Lomax: So this has been a journey for the nation and not just for me. So I'm a 72 year old, still hardworking adult. But in 1964, when I was 16 years old and I was making a decision about where I would go to college, life just happened and I wound up going to Morehouse College from Los Angeles, California. And I remember in 1964, my peer classmates, middle class, Black kids whose families had fled the South, saying to me, "Why would you go to Georgia to go to college? You could go stay in Los Angeles and go to UCLA or go to USC." And as it happened, I went to Morehouse. That trek in 1964, back to the South, I was in the minority. Today, California is the second largest feeder into Morehouse and Spelman...

Fuller: Interesting.

Lomax: …University. Because Black kids really have decided, I'd like to see what it's like to be in the majority. And that they'll hear from their peers that attending an HBCU gave them a sense of community, a sense of greater identity, and better prepared them for the world that they will encounter when they graduate. They can be like my grandson, who will be a freshman at Morehouse this year, who is going there because we have a long tradition of attending historically Black colleges in our family, which goes back to the 19th century. And he wants to be a part of that. For other students, it will be that their family members have attended predominantly white institutions and they want to try this other brand. And for other students, who this'll be the first step on the education ladder for them, they think that they'll be more comfortable, they'll get more support by going to an institution where their race really is not held against them.

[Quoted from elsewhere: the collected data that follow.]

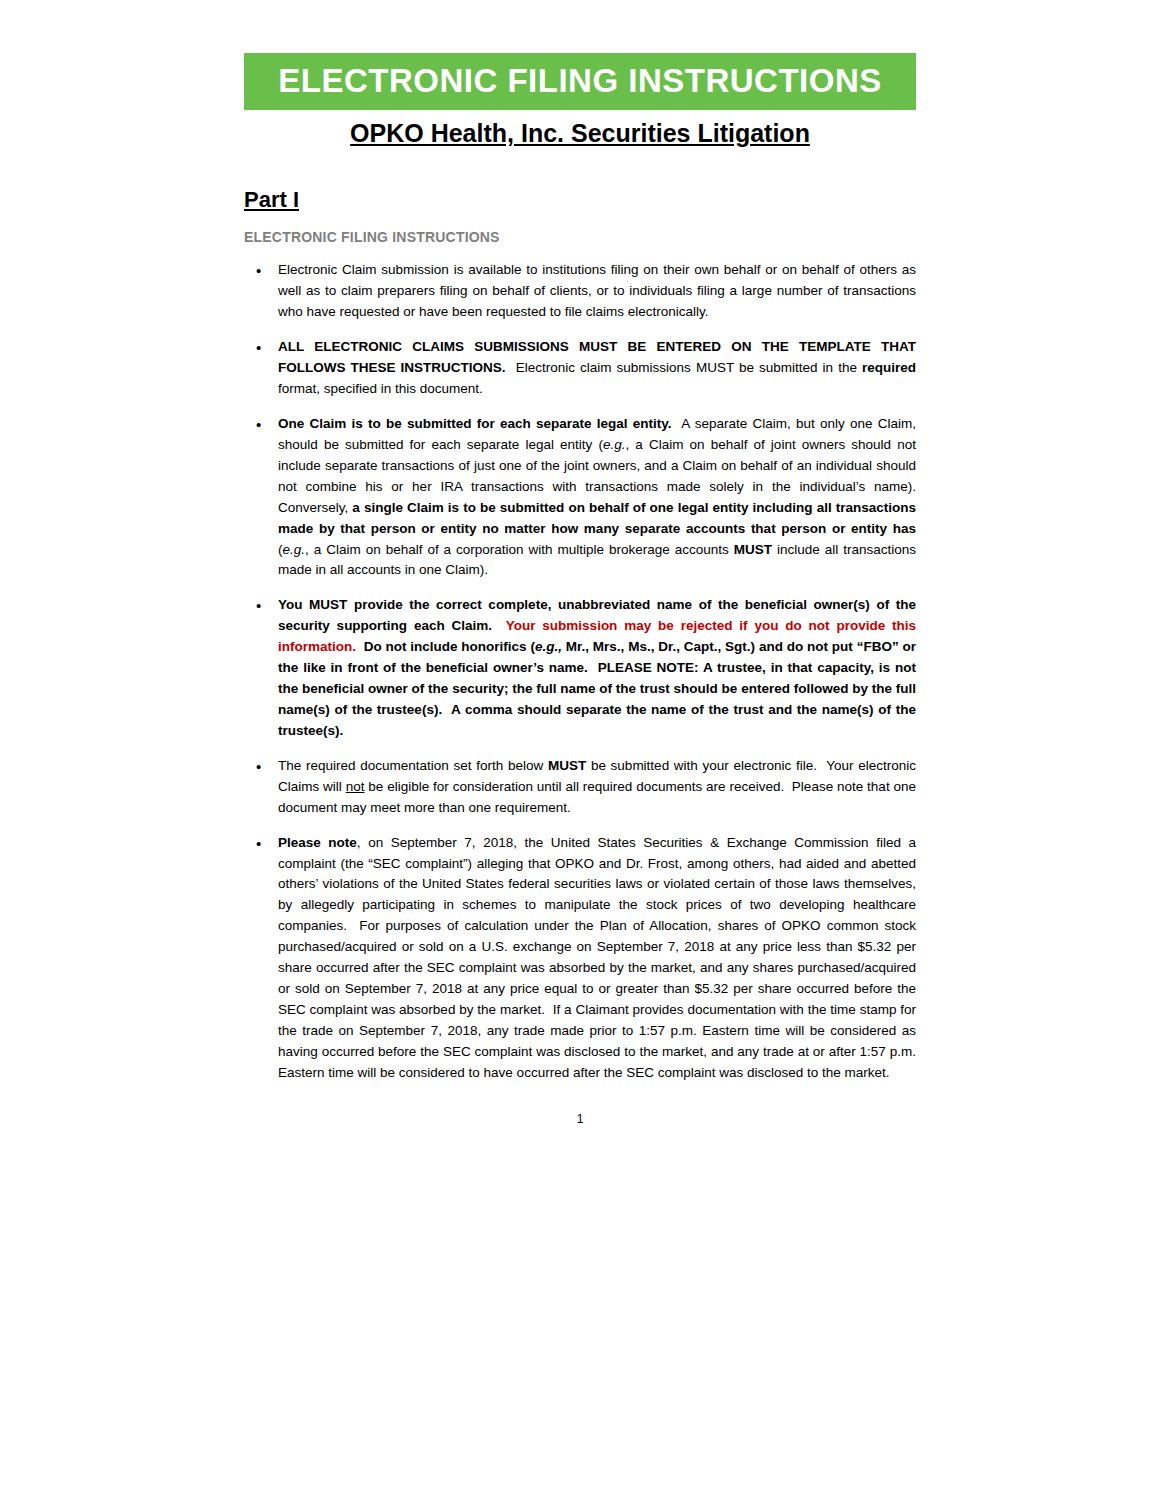ELECTRONIC FILING INSTRUCTIONS
OPKO Health, Inc. Securities Litigation
Part I
ELECTRONIC FILING INSTRUCTIONS
Electronic Claim submission is available to institutions filing on their own behalf or on behalf of others as well as to claim preparers filing on behalf of clients, or to individuals filing a large number of transactions who have requested or have been requested to file claims electronically.
ALL ELECTRONIC CLAIMS SUBMISSIONS MUST BE ENTERED ON THE TEMPLATE THAT FOLLOWS THESE INSTRUCTIONS. Electronic claim submissions MUST be submitted in the required format, specified in this document.
One Claim is to be submitted for each separate legal entity. A separate Claim, but only one Claim, should be submitted for each separate legal entity (e.g., a Claim on behalf of joint owners should not include separate transactions of just one of the joint owners, and a Claim on behalf of an individual should not combine his or her IRA transactions with transactions made solely in the individual’s name). Conversely, a single Claim is to be submitted on behalf of one legal entity including all transactions made by that person or entity no matter how many separate accounts that person or entity has (e.g., a Claim on behalf of a corporation with multiple brokerage accounts MUST include all transactions made in all accounts in one Claim).
You MUST provide the correct complete, unabbreviated name of the beneficial owner(s) of the security supporting each Claim. Your submission may be rejected if you do not provide this information. Do not include honorifics (e.g., Mr., Mrs., Ms., Dr., Capt., Sgt.) and do not put “FBO” or the like in front of the beneficial owner’s name. PLEASE NOTE: A trustee, in that capacity, is not the beneficial owner of the security; the full name of the trust should be entered followed by the full name(s) of the trustee(s). A comma should separate the name of the trust and the name(s) of the trustee(s).
The required documentation set forth below MUST be submitted with your electronic file. Your electronic Claims will not be eligible for consideration until all required documents are received. Please note that one document may meet more than one requirement.
Please note, on September 7, 2018, the United States Securities & Exchange Commission filed a complaint (the “SEC complaint”) alleging that OPKO and Dr. Frost, among others, had aided and abetted others’ violations of the United States federal securities laws or violated certain of those laws themselves, by allegedly participating in schemes to manipulate the stock prices of two developing healthcare companies. For purposes of calculation under the Plan of Allocation, shares of OPKO common stock purchased/acquired or sold on a U.S. exchange on September 7, 2018 at any price less than $5.32 per share occurred after the SEC complaint was absorbed by the market, and any shares purchased/acquired or sold on September 7, 2018 at any price equal to or greater than $5.32 per share occurred before the SEC complaint was absorbed by the market. If a Claimant provides documentation with the time stamp for the trade on September 7, 2018, any trade made prior to 1:57 p.m. Eastern time will be considered as having occurred before the SEC complaint was disclosed to the market, and any trade at or after 1:57 p.m. Eastern time will be considered to have occurred after the SEC complaint was disclosed to the market.
1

Fuller: Michael, we're talking in July, 2020, obviously while the Covid-19 pandemic is still affecting the economy broadly and higher education specifically. But more importantly, it's also in the era after the murder of George Floyd, where there's been a real resurgence of discussion and debate about inequality in America, the original sin of America—slavery. How are you thinking about that institutionally? How can you improve the understanding of people about these issues and how do you think that's going to affect UNCF and its member institutions?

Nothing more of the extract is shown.